[Document structure recognition data]

══════════════════════════════

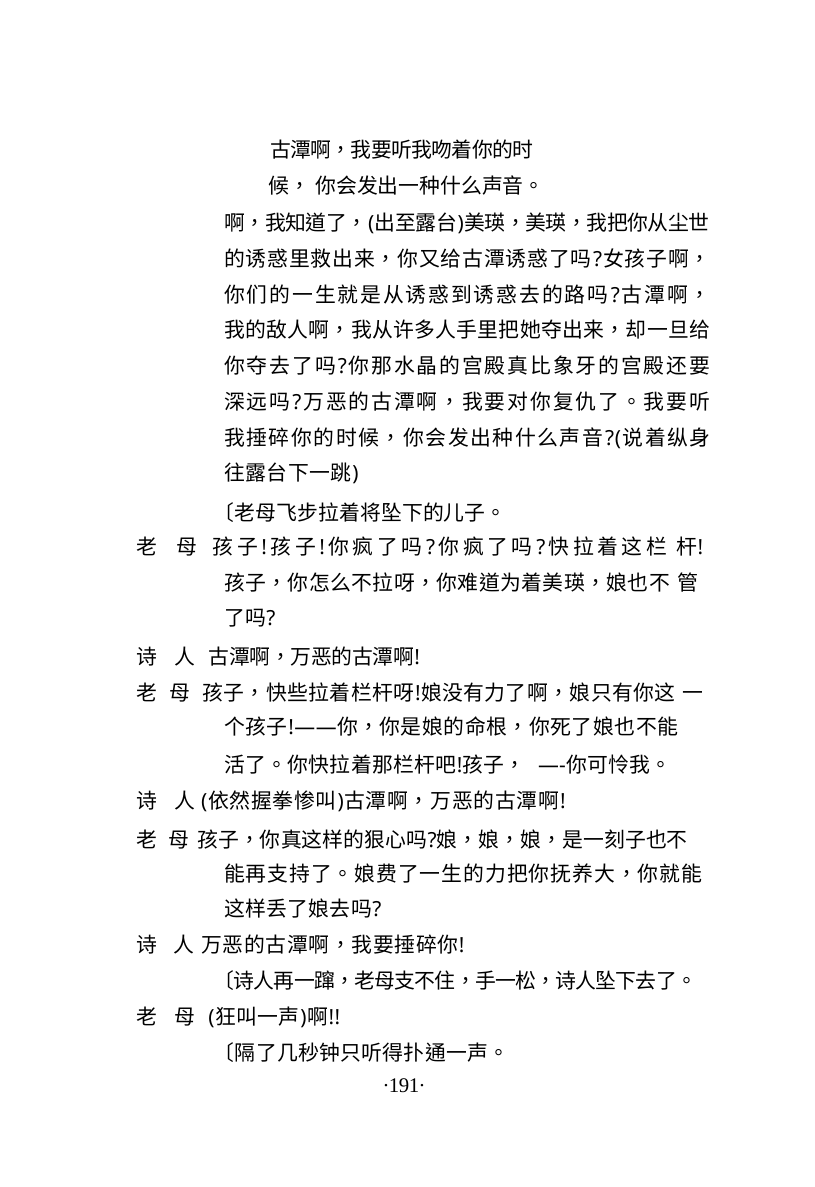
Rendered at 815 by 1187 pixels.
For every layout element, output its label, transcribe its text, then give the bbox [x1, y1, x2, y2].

text 老 母 孩子，你真这样的狠心吗?娘，娘，娘，是一刻子也不 能再支持了。娘费了一生的力把你抚养大，你就能 这样丢了娘去吗? [136, 825, 704, 923]
text 〔隔了几秒钟只听得扑通一声。 [213, 1039, 711, 1066]
text 〔老母飞步拉着将坠下的儿子。 [213, 499, 711, 526]
text 老 母 孩子，快些拉着栏杆呀!娘没有力了啊，娘只有你这 一个孩子!——你，你是娘的命根，你死了娘也不能 [136, 678, 706, 740]
text 古潭啊，我要听我吻着你的时候， 你会发出一种什么声音。 [269, 135, 573, 199]
text 诗 人 万恶的古潭啊，我要捶碎你! [136, 932, 711, 958]
text 啊，我知道了，(出至露台)美瑛，美瑛，我把你从尘世 的诱惑里救出来，你又给古潭诱惑了吗?女孩子啊， 你们的一生就是从诱惑到诱惑去的路吗?古潭啊， 我的敌人啊，我从许多人手里把她夺出来，却一旦给 你夺去了吗?你那水晶的宫殿真比象牙的宫殿还要 深远吗?万恶的古潭啊，我要对你复仇了。我要听 我捶碎你的时候，你会发出种什么声音?(说着纵身 往露台下一跳) [224, 208, 711, 487]
text 诗 人 古潭啊，万恶的古潭啊! [136, 644, 711, 669]
text 〔诗人再一蹿，老母支不住，手一松，诗人坠下去了。 老 母 (狂叫一声)啊!! [136, 966, 697, 1031]
text 活了。你快拉着那栏杆吧!孩子， —-你可怜我。 诗 人 (依然握拳惨叫)古潭啊，万恶的古潭啊! [136, 751, 686, 815]
text 老 母 孩子!孩子!你疯了吗?你疯了吗?快拉着这栏 杆!孩子，你怎么不拉呀，你难道为着美瑛，娘也不 管了吗? [136, 532, 704, 632]
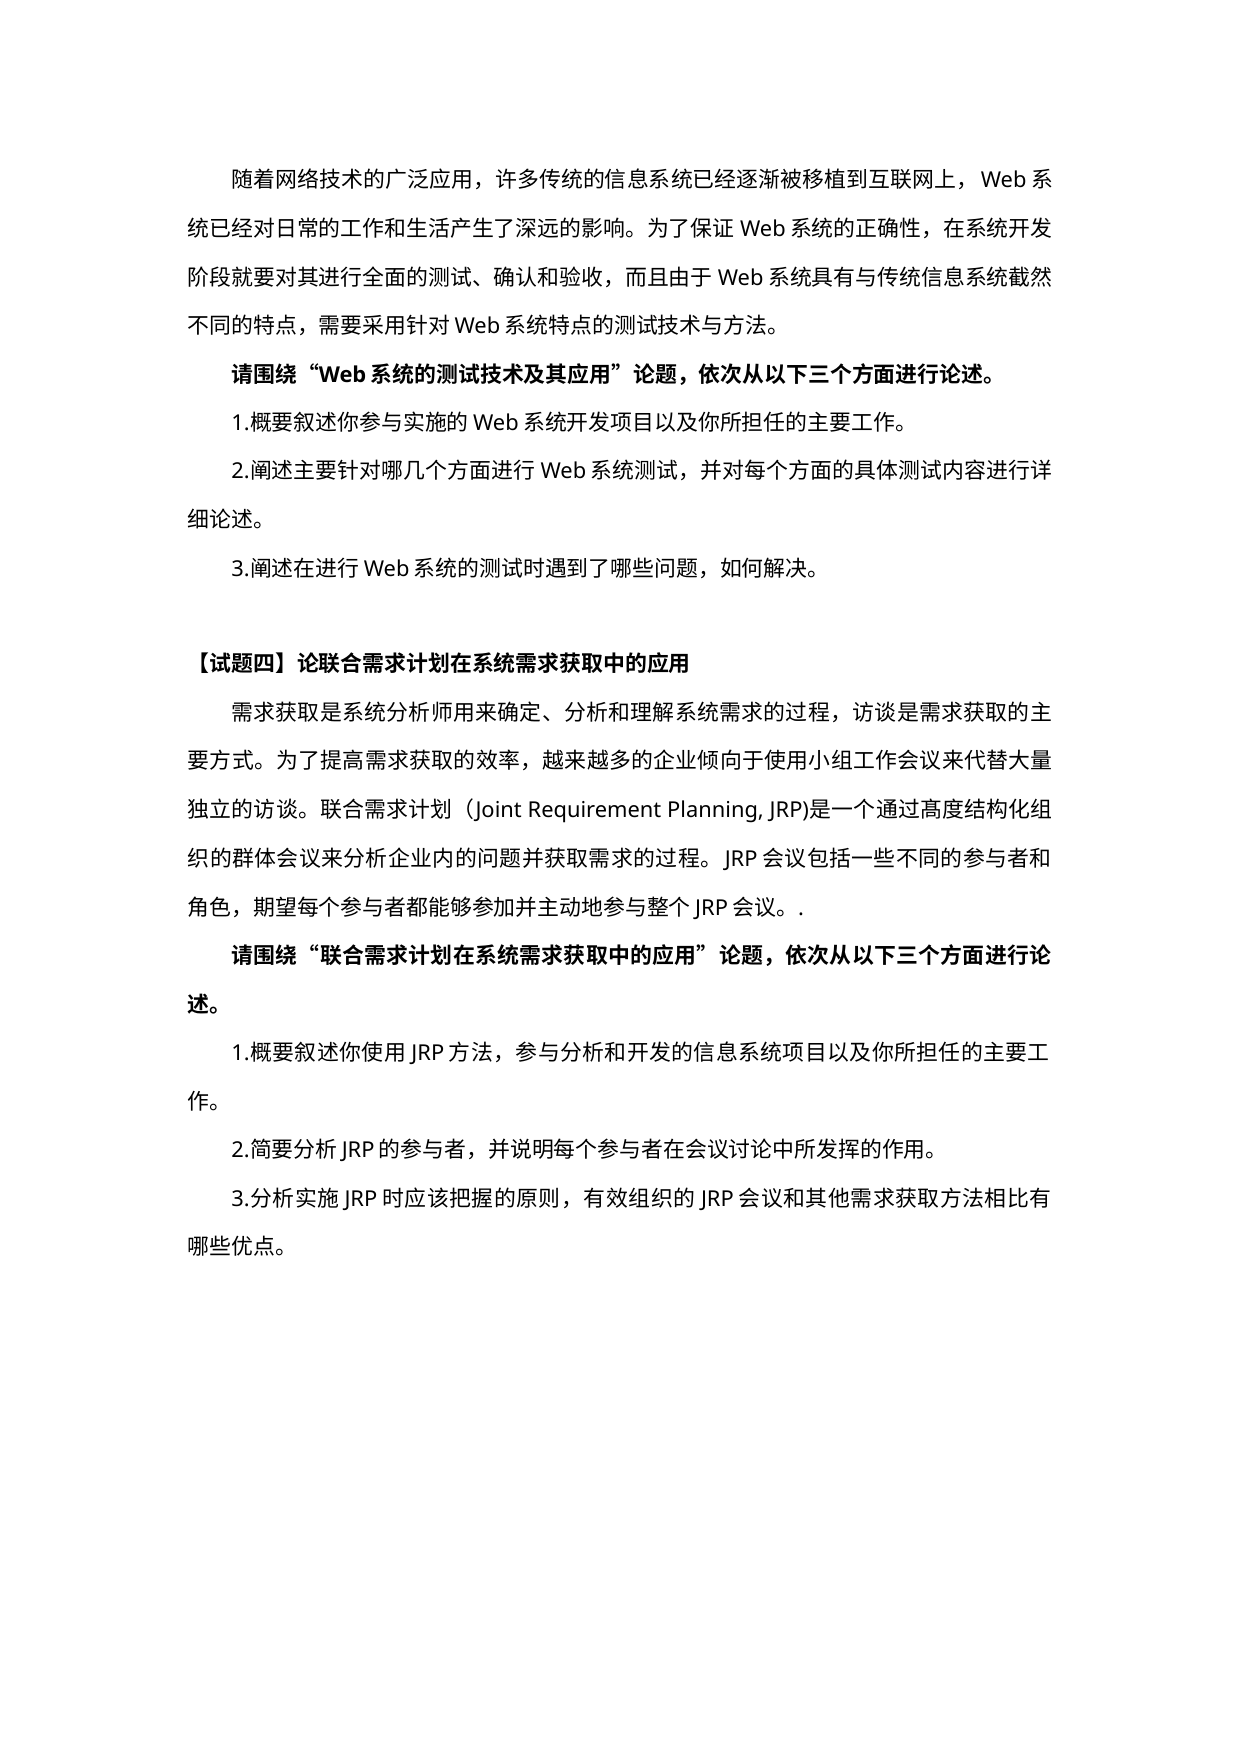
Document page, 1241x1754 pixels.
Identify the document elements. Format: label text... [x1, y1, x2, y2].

text 需求获取是系统分析师用来确定、分析和理解系统需求的过程，访谈是需求获取的主要方式。为了提高需求获取的效率，越来越多的企业倾向于使用小组工作会议来代替大量独立的访谈。联合需求计划（Joint Requirement Planning, JRP)是一个通过髙度结构化组织的群体会议来分析企业内的问题并获取需求的过程。JRP会议包括一些不同的参与者和角色，期望每个参与者都能够参加并主动地参与整个JRP会议。. [187, 694, 1053, 922]
text 2.阐述主要针对哪几个方面进行Web系统测试，并对每个方面的具体测试内容进行详细论述。 [187, 453, 1053, 534]
text 3.阐述在进行Web系统的测试时遇到了哪些问题，如何解决。 [187, 550, 1053, 583]
text 3.分析实施JRP时应该把握的原则，有效组织的JRP会议和其他需求获取方法相比有哪些优点。 [187, 1180, 1053, 1261]
text 2.简要分析JRP的参与者，并说明每个参与者在会议讨论中所发挥的作用。 [187, 1132, 1053, 1164]
text 1.概要叙述你参与实施的Web系统开发项目以及你所担任的主要工作。 [187, 405, 1053, 437]
text 1.概要叙述你使用JRP方法，参与分析和开发的信息系统项目以及你所担任的主要工作。 [187, 1035, 1053, 1116]
text 【试题四】论联合需求计划在系统需求获取中的应用 [187, 646, 1053, 678]
text 请围绕“Web系统的测试技术及其应用”论题，依次从以下三个方面进行论述。 [187, 357, 1053, 389]
text 随着网络技术的广泛应用，许多传统的信息系统已经逐渐被移植到互联网上，Web系统已经对日常的工作和生活产生了深远的影响。为了保证Web系统的正确性，在系统开发阶段就要对其进行全面的测试、确认和验收，而且由于Web系统具有与传统信息系统截然不同的特点，需要采用针对Web系统特点的测试技术与方法。 [187, 162, 1053, 341]
text 请围绕“联合需求计划在系统需求获取中的应用”论题，依次从以下三个方面进行论述。 [187, 938, 1053, 1019]
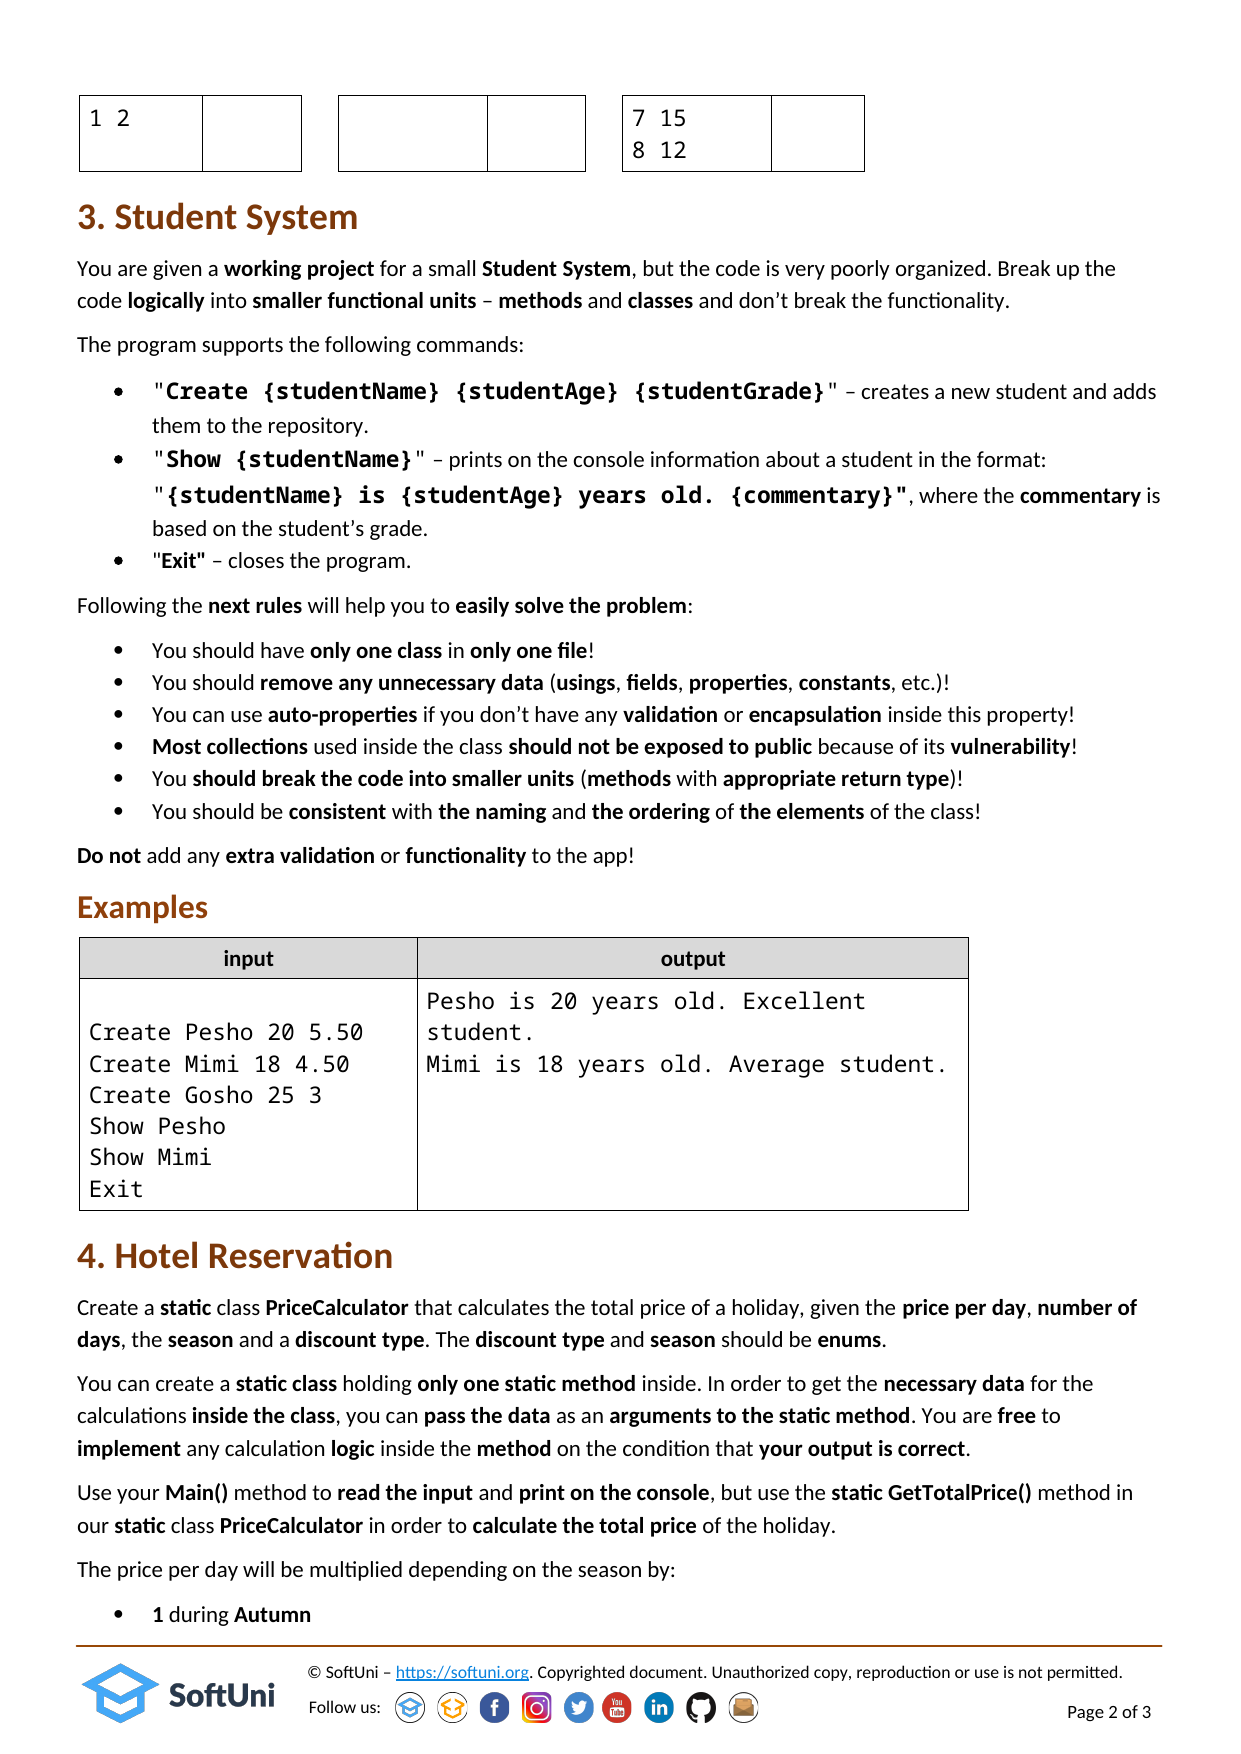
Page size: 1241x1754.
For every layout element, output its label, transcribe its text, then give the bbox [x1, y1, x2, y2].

list Most collections used inside the class should not be exposed to public because of its vulnerability! [114, 732, 1163, 760]
picture [564, 1692, 594, 1723]
list "Show {studentName}" – prints on the console information about a student in the format: "{studentName} is {studentAge} years old. {commentary}", where the commentary is based on the student’s grade. [114, 443, 1163, 542]
text You can create a static class holding only one static method inside. In order to get the necessary data for the calculations inside the class, you can pass the data as an arguments to the static method. You are free to implement any calculation logic inside the method on the condition that your output is correct. [77, 1369, 1163, 1462]
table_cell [339, 96, 487, 171]
subtitle Student System [77, 193, 1163, 238]
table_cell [203, 96, 301, 171]
list 1 during Autumn [114, 1600, 1163, 1628]
picture [75, 1658, 281, 1729]
list You can use auto-properties if you don’t have any validation or encapsulation inside this property! [114, 700, 1163, 728]
picture [665, 1692, 674, 1701]
picture [686, 1692, 716, 1723]
picture [437, 1692, 468, 1723]
picture [658, 1705, 667, 1714]
table_header input [80, 938, 417, 978]
subtitle Examples [77, 886, 1163, 927]
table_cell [623, 96, 771, 171]
table_header output [418, 938, 968, 978]
list "Exit" – closes the program. [114, 546, 1163, 574]
text You are given a working project for a small Student System, but the code is very poorly organized. Break up the code logically into smaller functional units – methods and classes and don’t break the functionality. [77, 254, 1163, 314]
text Create a static class PriceCalculator that calculates the total price of a holiday, given the price per day, number of days, the season and a discount type. The discount type and season should be enums. [77, 1293, 1163, 1353]
text The price per day will be multiplied depending on the season by: [77, 1555, 1163, 1583]
list You should remove any unnecessary data (usings, fields, properties, constants, etc.)! [114, 668, 1163, 696]
table_cell Pesho is 20 years old. Excellent student. Mimi is 18 years old. Average student. [418, 979, 968, 1210]
text Do not add any extra validation or functionality to the app! [77, 841, 1163, 869]
picture [602, 1692, 632, 1723]
subtitle Hotel Reservation [77, 1232, 1163, 1277]
table_cell [586, 95, 622, 171]
picture [644, 1714, 653, 1723]
text The program supports the following commands: [77, 331, 1163, 359]
list "Create {studentName} {studentAge} {studentGrade}" – creates a new student and adds them to the repository. [114, 375, 1163, 439]
picture [665, 1714, 674, 1723]
list You should have only one class in only one file! [114, 636, 1163, 664]
picture [479, 1692, 510, 1723]
list You should be consistent with the naming and the ordering of the elements of the class! [114, 797, 1163, 825]
table_cell [302, 95, 338, 171]
text Use your Main() method to read the input and print on the console, but use the static GetTotalPrice() method in our static class PriceCalculator in order to calculate the total price of the holiday. [77, 1478, 1163, 1539]
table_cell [488, 96, 585, 171]
picture [644, 1692, 653, 1701]
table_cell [772, 96, 864, 171]
picture [395, 1692, 425, 1723]
table_cell Create Pesho 20 5.50 Create Mimi 18 4.50 Create Gosho 25 3 Show Pesho Show Mimi Exit [80, 979, 417, 1210]
list You should break the code into smaller units (methods with appropriate return type)! [114, 764, 1163, 793]
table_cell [80, 96, 202, 171]
text Following the next rules will help you to easily solve the problem: [77, 591, 1163, 619]
picture [728, 1692, 759, 1723]
picture [522, 1692, 552, 1723]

══════════════════════════════

◆ Work item
Give every line above again exactly, omitting whatever pictures appear.

◆ Result for this exercise
Rendered at 815 by 1187 pixels.
For every layout element, output its label, transcribe its text, then give the bbox [x1, y1, x2, y2].

text 老 母 孩子，你真这样的狠心吗?娘，娘，娘，是一刻子也不 能再支持了。娘费了一生的力把你抚养大，你就能 这样丢了娘去吗? [136, 825, 704, 923]
text 〔隔了几秒钟只听得扑通一声。 [213, 1039, 711, 1066]
text 〔老母飞步拉着将坠下的儿子。 [213, 499, 711, 526]
text 老 母 孩子，快些拉着栏杆呀!娘没有力了啊，娘只有你这 一个孩子!——你，你是娘的命根，你死了娘也不能 [136, 678, 706, 740]
text 古潭啊，我要听我吻着你的时候， 你会发出一种什么声音。 [269, 135, 573, 199]
text 诗 人 万恶的古潭啊，我要捶碎你! [136, 932, 711, 958]
text 啊，我知道了，(出至露台)美瑛，美瑛，我把你从尘世 的诱惑里救出来，你又给古潭诱惑了吗?女孩子啊， 你们的一生就是从诱惑到诱惑去的路吗?古潭啊， 我的敌人啊，我从许多人手里把她夺出来，却一旦给 你夺去了吗?你那水晶的宫殿真比象牙的宫殿还要 深远吗?万恶的古潭啊，我要对你复仇了。我要听 我捶碎你的时候，你会发出种什么声音?(说着纵身 往露台下一跳) [224, 208, 711, 487]
text 诗 人 古潭啊，万恶的古潭啊! [136, 644, 711, 669]
text 〔诗人再一蹿，老母支不住，手一松，诗人坠下去了。 老 母 (狂叫一声)啊!! [136, 966, 697, 1031]
text 活了。你快拉着那栏杆吧!孩子， —-你可怜我。 诗 人 (依然握拳惨叫)古潭啊，万恶的古潭啊! [136, 751, 686, 815]
text 老 母 孩子!孩子!你疯了吗?你疯了吗?快拉着这栏 杆!孩子，你怎么不拉呀，你难道为着美瑛，娘也不 管了吗? [136, 532, 704, 632]
Document page, 1241x1754 pixels.
Identify the document elements. Format: label text... [x1, y1, x2, y2].

text 需求获取是系统分析师用来确定、分析和理解系统需求的过程，访谈是需求获取的主要方式。为了提高需求获取的效率，越来越多的企业倾向于使用小组工作会议来代替大量独立的访谈。联合需求计划（Joint Requirement Planning, JRP)是一个通过髙度结构化组织的群体会议来分析企业内的问题并获取需求的过程。JRP会议包括一些不同的参与者和角色，期望每个参与者都能够参加并主动地参与整个JRP会议。. [187, 694, 1053, 922]
text 2.阐述主要针对哪几个方面进行Web系统测试，并对每个方面的具体测试内容进行详细论述。 [187, 453, 1053, 534]
text 3.阐述在进行Web系统的测试时遇到了哪些问题，如何解决。 [187, 550, 1053, 583]
text 3.分析实施JRP时应该把握的原则，有效组织的JRP会议和其他需求获取方法相比有哪些优点。 [187, 1180, 1053, 1261]
text 2.简要分析JRP的参与者，并说明每个参与者在会议讨论中所发挥的作用。 [187, 1132, 1053, 1164]
text 1.概要叙述你参与实施的Web系统开发项目以及你所担任的主要工作。 [187, 405, 1053, 437]
text 1.概要叙述你使用JRP方法，参与分析和开发的信息系统项目以及你所担任的主要工作。 [187, 1035, 1053, 1116]
text 【试题四】论联合需求计划在系统需求获取中的应用 [187, 646, 1053, 678]
text 请围绕“Web系统的测试技术及其应用”论题，依次从以下三个方面进行论述。 [187, 357, 1053, 389]
text 随着网络技术的广泛应用，许多传统的信息系统已经逐渐被移植到互联网上，Web系统已经对日常的工作和生活产生了深远的影响。为了保证Web系统的正确性，在系统开发阶段就要对其进行全面的测试、确认和验收，而且由于Web系统具有与传统信息系统截然不同的特点，需要采用针对Web系统特点的测试技术与方法。 [187, 162, 1053, 341]
text 请围绕“联合需求计划在系统需求获取中的应用”论题，依次从以下三个方面进行论述。 [187, 938, 1053, 1019]
Page size: 1241x1754.
For every layout element, output its label, transcribe its text, then give the bbox [x1, y1, x2, y2].

list Most collections used inside the class should not be exposed to public because of its vulnerability! [114, 732, 1163, 760]
picture [564, 1692, 594, 1723]
list "Show {studentName}" – prints on the console information about a student in the format: "{studentName} is {studentAge} years old. {commentary}", where the commentary is based on the student’s grade. [114, 443, 1163, 542]
text You can create a static class holding only one static method inside. In order to get the necessary data for the calculations inside the class, you can pass the data as an arguments to the static method. You are free to implement any calculation logic inside the method on the condition that your output is correct. [77, 1369, 1163, 1462]
table_cell [339, 96, 487, 171]
subtitle Student System [77, 193, 1163, 238]
table_cell [203, 96, 301, 171]
list 1 during Autumn [114, 1600, 1163, 1628]
picture [75, 1658, 281, 1729]
list You can use auto-properties if you don’t have any validation or encapsulation inside this property! [114, 700, 1163, 728]
picture [665, 1692, 674, 1701]
picture [686, 1692, 716, 1723]
picture [437, 1692, 468, 1723]
picture [658, 1705, 667, 1714]
table_header input [80, 938, 417, 978]
subtitle Examples [77, 886, 1163, 927]
table_cell [623, 96, 771, 171]
table_header output [418, 938, 968, 978]
list "Exit" – closes the program. [114, 546, 1163, 574]
text You are given a working project for a small Student System, but the code is very poorly organized. Break up the code logically into smaller functional units – methods and classes and don’t break the functionality. [77, 254, 1163, 314]
text Create a static class PriceCalculator that calculates the total price of a holiday, given the price per day, number of days, the season and a discount type. The discount type and season should be enums. [77, 1293, 1163, 1353]
text The price per day will be multiplied depending on the season by: [77, 1555, 1163, 1583]
list You should remove any unnecessary data (usings, fields, properties, constants, etc.)! [114, 668, 1163, 696]
table_cell Pesho is 20 years old. Excellent student. Mimi is 18 years old. Average student. [418, 979, 968, 1210]
text Do not add any extra validation or functionality to the app! [77, 841, 1163, 869]
picture [602, 1692, 632, 1723]
subtitle Hotel Reservation [77, 1232, 1163, 1277]
table_cell [586, 95, 622, 171]
picture [644, 1714, 653, 1723]
text The program supports the following commands: [77, 331, 1163, 359]
list "Create {studentName} {studentAge} {studentGrade}" – creates a new student and adds them to the repository. [114, 375, 1163, 439]
picture [665, 1714, 674, 1723]
list You should have only one class in only one file! [114, 636, 1163, 664]
picture [479, 1692, 510, 1723]
list You should be consistent with the naming and the ordering of the elements of the class! [114, 797, 1163, 825]
table_cell [302, 95, 338, 171]
text Use your Main() method to read the input and print on the console, but use the static GetTotalPrice() method in our static class PriceCalculator in order to calculate the total price of the holiday. [77, 1478, 1163, 1539]
table_cell [488, 96, 585, 171]
picture [644, 1692, 653, 1701]
table_cell [772, 96, 864, 171]
picture [395, 1692, 425, 1723]
table_cell Create Pesho 20 5.50 Create Mimi 18 4.50 Create Gosho 25 3 Show Pesho Show Mimi Exit [80, 979, 417, 1210]
list You should break the code into smaller units (methods with appropriate return type)! [114, 764, 1163, 793]
table_cell [80, 96, 202, 171]
text Following the next rules will help you to easily solve the problem: [77, 591, 1163, 619]
picture [728, 1692, 759, 1723]
picture [522, 1692, 552, 1723]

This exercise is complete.